Assuming this is ext2/3 have you tried adding in the indexed directories? When you have a large number of files in any particular directory the lookup will be painfully slow to delete something.
use tune2fs -o dir_index to enable the dir_index option.
When mounting a file system, make sure to use noatime option, which stops the OS from updating access time information for the directories (still needs to modify them).
Looking at the original post it seems as though you only have 2 levels of indirection to the files, which means that you can have a huge number of files in the leaf directories. When there are more than a million entries in these you will find that searches and changes are terribly slow. An alternative is to use a deeper hierarchy of directories, reducing the number of items in any particular directory, therefore reducing the cost of search and updates to the particular individual directory.
Reiserfs is relatively efficient at handling small files. Did you try different Linux file systems? I'm not sure about delete performance - you can consider formatting (mkfs) as a substitute for individual file deletion. For example, you can create a different file system (cache1, cache2, ...) for each weekday.
How about this:
Have another folder called, say, "ToDelete"

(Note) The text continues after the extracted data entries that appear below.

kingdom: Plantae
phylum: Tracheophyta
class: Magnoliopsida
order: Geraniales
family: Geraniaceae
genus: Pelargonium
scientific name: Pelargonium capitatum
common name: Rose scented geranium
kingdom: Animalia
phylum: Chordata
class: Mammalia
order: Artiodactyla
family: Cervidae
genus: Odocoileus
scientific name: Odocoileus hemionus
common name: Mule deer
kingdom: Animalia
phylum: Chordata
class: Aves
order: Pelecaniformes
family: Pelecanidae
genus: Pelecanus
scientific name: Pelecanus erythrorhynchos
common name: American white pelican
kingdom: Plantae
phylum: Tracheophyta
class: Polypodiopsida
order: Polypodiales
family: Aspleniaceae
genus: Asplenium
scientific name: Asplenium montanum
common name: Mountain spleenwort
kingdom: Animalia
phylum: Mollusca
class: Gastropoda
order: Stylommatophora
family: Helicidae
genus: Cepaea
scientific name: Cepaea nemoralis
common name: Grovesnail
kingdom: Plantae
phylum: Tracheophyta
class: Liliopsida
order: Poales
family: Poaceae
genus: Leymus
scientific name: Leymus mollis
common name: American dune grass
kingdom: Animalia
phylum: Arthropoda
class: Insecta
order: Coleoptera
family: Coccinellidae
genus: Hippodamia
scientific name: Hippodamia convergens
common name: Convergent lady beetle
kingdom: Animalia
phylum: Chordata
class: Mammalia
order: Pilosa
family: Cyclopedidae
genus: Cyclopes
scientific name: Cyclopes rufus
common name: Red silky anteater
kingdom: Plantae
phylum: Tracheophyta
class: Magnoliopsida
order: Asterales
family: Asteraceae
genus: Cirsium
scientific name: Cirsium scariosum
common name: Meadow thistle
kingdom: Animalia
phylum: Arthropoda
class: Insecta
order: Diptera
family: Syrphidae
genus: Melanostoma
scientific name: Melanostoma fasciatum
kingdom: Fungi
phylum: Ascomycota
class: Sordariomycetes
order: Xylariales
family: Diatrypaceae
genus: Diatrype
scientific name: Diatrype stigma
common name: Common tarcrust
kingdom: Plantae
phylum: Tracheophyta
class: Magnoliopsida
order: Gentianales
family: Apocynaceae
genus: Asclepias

When you add a new item, get today's date and look for a subfolder in "ToDelete" that has a name indicative of the current date
If it's not there, create it
Add a symbolic link to the item you've created in today's folder
Create a cron job that goes to the folder in "ToDelete" which is of the correct date and delete all the folders that are linked.
Delete the folder which contained all the links.
How about having a table in your database that uses the hash as the key. The other field would then be the name of the file. That way the file can be stored in a date-related fashion for fast deletion, and the database can be used for finding that file's location based on the hash in a fast fashion.